Assignment = From the first line to the last, retype the records exactly without their images.

START Information

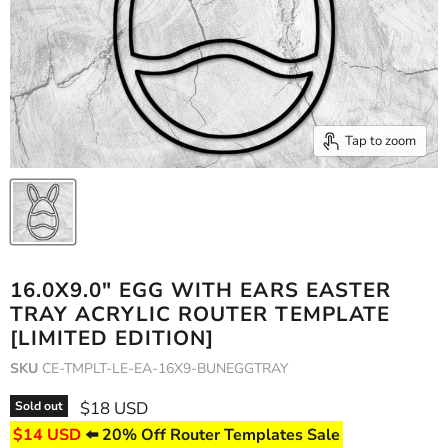
Tap to zoom
16.0X9.0" EGG WITH EARS EASTER
TRAY ACRYLIC ROUTER TEMPLATE
[LIMITED EDITION]
SKU
CE-TMPLT-LE-EA-16X9-BUNEGGTRAY
Current price
$18 USD
Sold out
$14 USD
⬅️ 20% Off Router Templates Sale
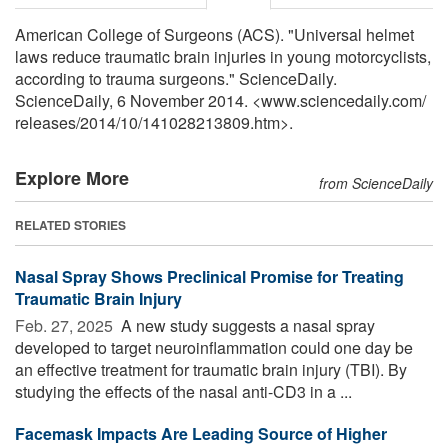
American College of Surgeons (ACS). "Universal helmet
laws reduce traumatic brain injuries in young motorcyclists,
according to trauma surgeons." ScienceDaily.
ScienceDaily, 6 November 2014. <www.sciencedaily.com
/
releases
/
2014
/
10
/
141028213809.htm>.
Explore More
from ScienceDaily
RELATED STORIES
Nasal Spray Shows Preclinical Promise for Treating
Traumatic Brain Injury
Feb. 27, 2025 
A new study suggests a nasal spray
developed to target neuroinflammation could one day be
an effective treatment for traumatic brain injury (TBI). By
studying the effects of the nasal anti-CD3 in a ...
Facemask Impacts Are Leading Source of Higher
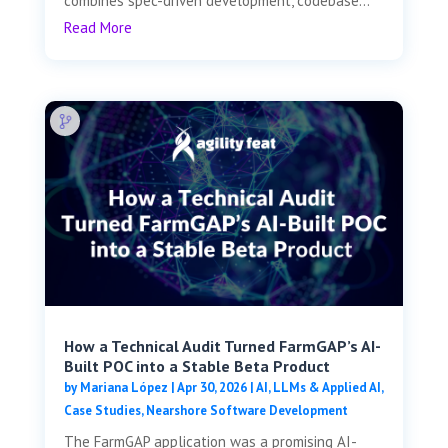
combines spec-driven development, codebase...
Read More
How a Technical Audit Turned FarmGAP’s AI-
Built POC into a Stable Beta Product
by
Mariana López
|
Apr 30, 2026
|
AI, LLMs & Applied AI
,
Case Studies
,
Nearshore Software Development
The FarmGAP application was a promising AI-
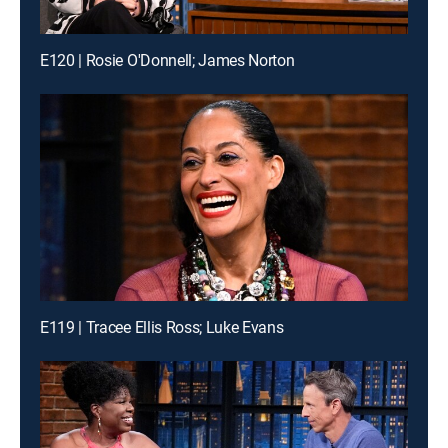
E120 | Rosie O'Donnell; James Norton
E119 | Tracee Ellis Ross; Luke Evans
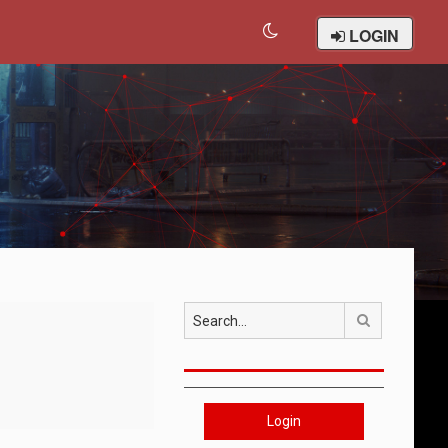
LOGIN
Search
Login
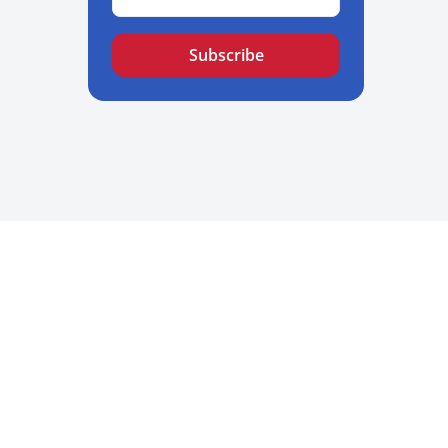
Subscribe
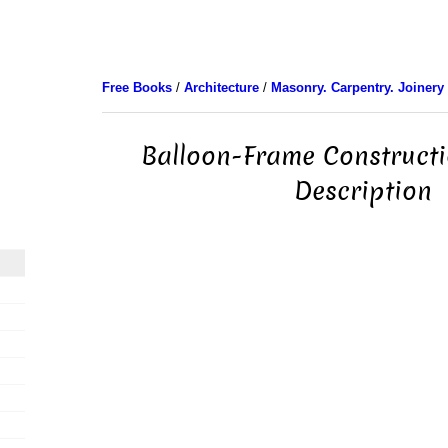
Free Books
/
Architecture
/
Masonry. Carpentry. Joinery
Balloon-Frame Constructi
Description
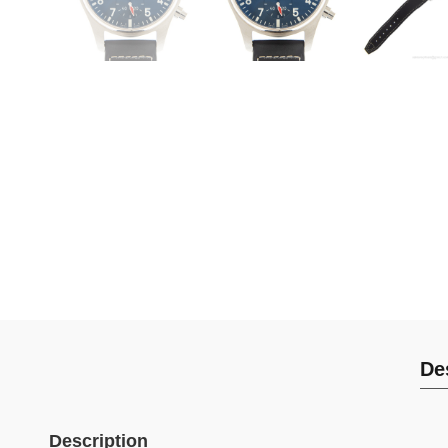
De
Description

END Information

Response area =
Tap to zoom
16.0X9.0" EGG WITH EARS EASTER
TRAY ACRYLIC ROUTER TEMPLATE
[LIMITED EDITION]
SKU
CE-TMPLT-LE-EA-16X9-BUNEGGTRAY
Current price
$18 USD
Sold out
$14 USD
⬅️ 20% Off Router Templates Sale
American College of Surgeons (ACS). "Universal helmet
laws reduce traumatic brain injuries in young motorcyclists,
according to trauma surgeons." ScienceDaily.
ScienceDaily, 6 November 2014. <www.sciencedaily.com
/
releases
/
2014
/
10
/
141028213809.htm>.
Explore More
from ScienceDaily
RELATED STORIES
Nasal Spray Shows Preclinical Promise for Treating
Traumatic Brain Injury
Feb. 27, 2025 
A new study suggests a nasal spray
developed to target neuroinflammation could one day be
an effective treatment for traumatic brain injury (TBI). By
studying the effects of the nasal anti-CD3 in a ...
Facemask Impacts Are Leading Source of Higher
combines spec-driven development, codebase...
Read More
How a Technical Audit Turned FarmGAP’s AI-
Built POC into a Stable Beta Product
by
Mariana López
|
Apr 30, 2026
|
AI, LLMs & Applied AI
,
Case Studies
,
Nearshore Software Development
The FarmGAP application was a promising AI-
E120 | Rosie O'Donnell; James Norton
E119 | Tracee Ellis Ross; Luke Evans
LOGIN
Search
Login
Subscribe
Free Books
/
Architecture
/
Masonry. Carpentry. Joinery
Balloon-Frame Constructi
Description
De
Description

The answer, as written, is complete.